Walt Disney World here we come! All of the details were taken care of for us, and we were mailed the plane tickets, directions, itinerary, and information for the week stay. We flew from Salt Lake City to Orlando, and upon arrival we picked up a super nice rental car to use for the week. Just driving to our accommodations, this small-town preacher’s family could not believe that this was actually happening to us. When we arrived at our accommodations, we were in awe. Over half of the wish requests to Make-A-Wish are to go to Disney World and the surrounding parks. We were to stay at a resort called Give Kids The World Village which is a place that was created for this very wish. At the time we were there it had only been open for a couple of years and has almost tripled in size since that time. The resort has multiple areas where families can enjoy time together at playgrounds, pools, a theater, ice cream parlor, and other activities. Our family was given a ground floor villa with a stocked refrigerator, meal tickets to eat at the dining area, passes to four theme parks, daily spending money, etc… We met many Disney characters in the dining hall and walking around the village.

During the week, we stayed very busy trying to get all the theme parks in and enjoy our time. I actually struggled with my health, though. We were not used to such hot Florida weather; Wyoming has maybe one week where it might hit a high temperature of 90 and even then there is no humidity. It was really hard to be out in the heat and humidity, so I did my best. I was given a large button upon arrival to wear which gave us access to enter the exit line to get on the rides and attractions, or I most likely would not have been able to do so much, and I know the family was grateful.

Throughout the week, we met and visited with many families at the village who were there because of the very same reason, not just cancer but different critical illnesses. When you are going through treatments, you see children in the waiting room or walking down the treatment hallways. The magnitude of the disease stays to a minimal, because you are in one location. When you step inside the village that was created for children from all over the country, you realize that the world is a bigger place and there are hundreds of families going through similar things. My parents were definitely encouraged with how I was doing. Many children were far worse than I, and I recall hearing a passing of one of them who was visiting. I was more than grateful to be as healthy as I was and be able to leave the village to go to the parks, when others were not feeling well that day. We even met families who were granted a wish for multiple children in their family, not just one. This trip at this level would most likely never be repeated. We were and are so grateful to those who have given of their time, finances, and to support this organization who in turn give a much-needed push to others to keep pressing on during a very hard time in their lives.

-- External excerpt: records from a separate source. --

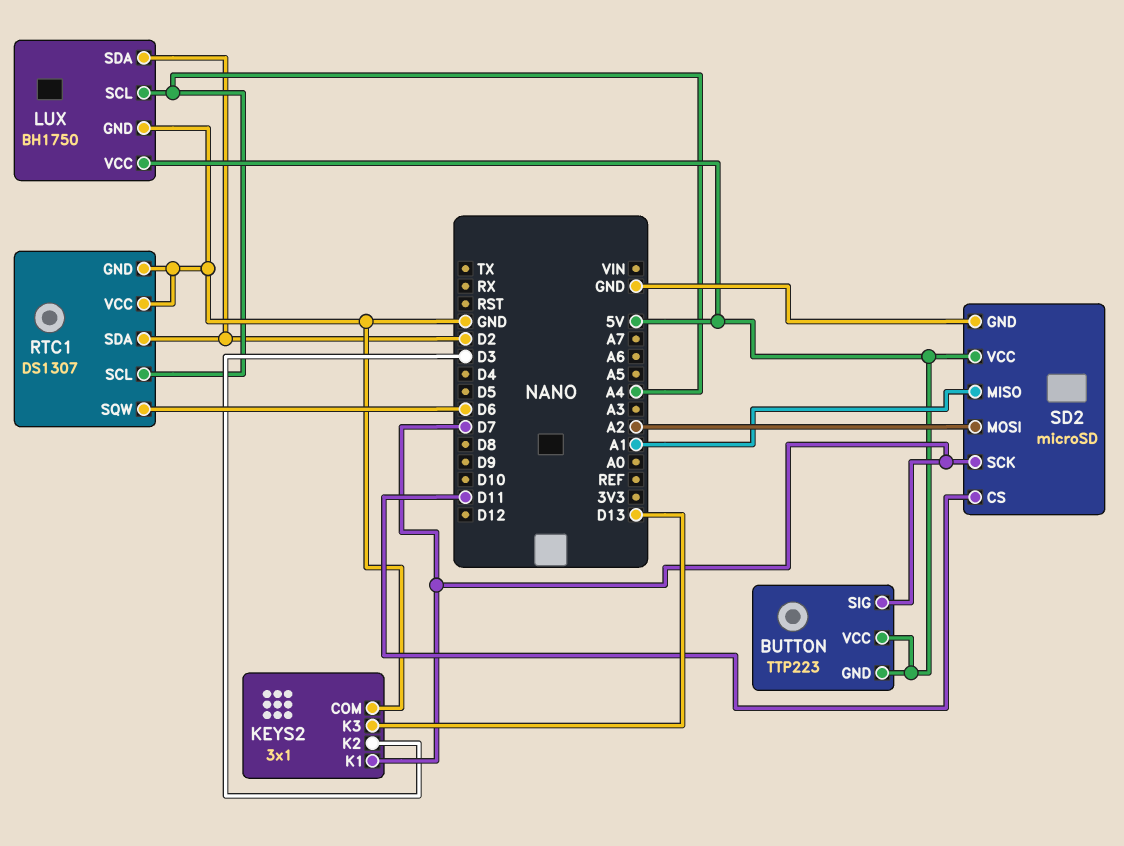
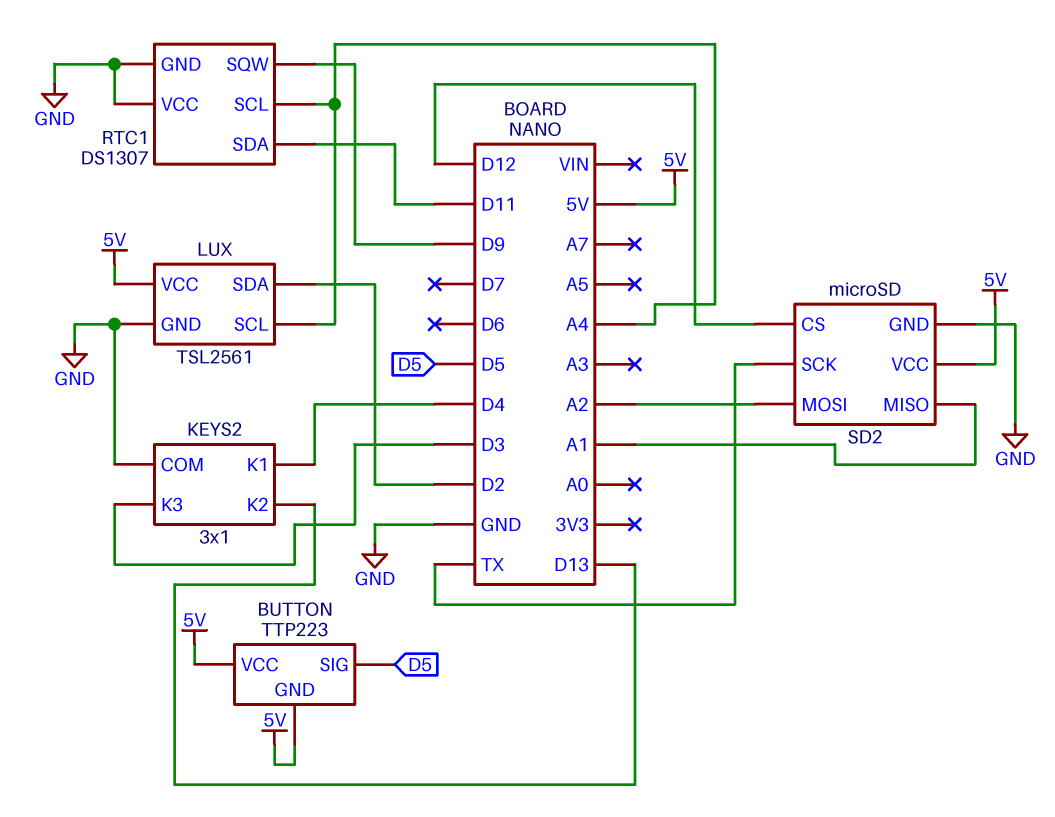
BUTTON pin SIG: D7 -> D5
KEYS2 pin K1: D7 -> D4
KEYS2 pin K2: D3 -> D13
KEYS2 pin K3: D13 -> D3
LUX: BH1750 -> TSL2561
RTC1 pin SDA: D2 -> D11
RTC1 pin SQW: D6 -> D9
SD2 pin CS: D11 -> D12
SD2 pin SCK: D7 -> TX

Those families we met 27 years ago, and the ones we know today who have a time in their lives without an answer to their why, will find that answer in God. Maybe not at the moment, but that is ok. God is still there. Philippians 4:4 says to “Rejoice in the Lord always.” He is not telling us to rejoice no matter the circumstances but to rejoice IN HIM no matter the circumstances. What does that look like? Paul who wrote Philippians, later states that whatever state he is in, to be content. We really can choose or look for the joy in the midst of the trial that is so big in front of us we do not really know if we can take the next breath. God is still there. He does not say life will be easy; He just tells us to rejoice, because He has an answer to the “why.”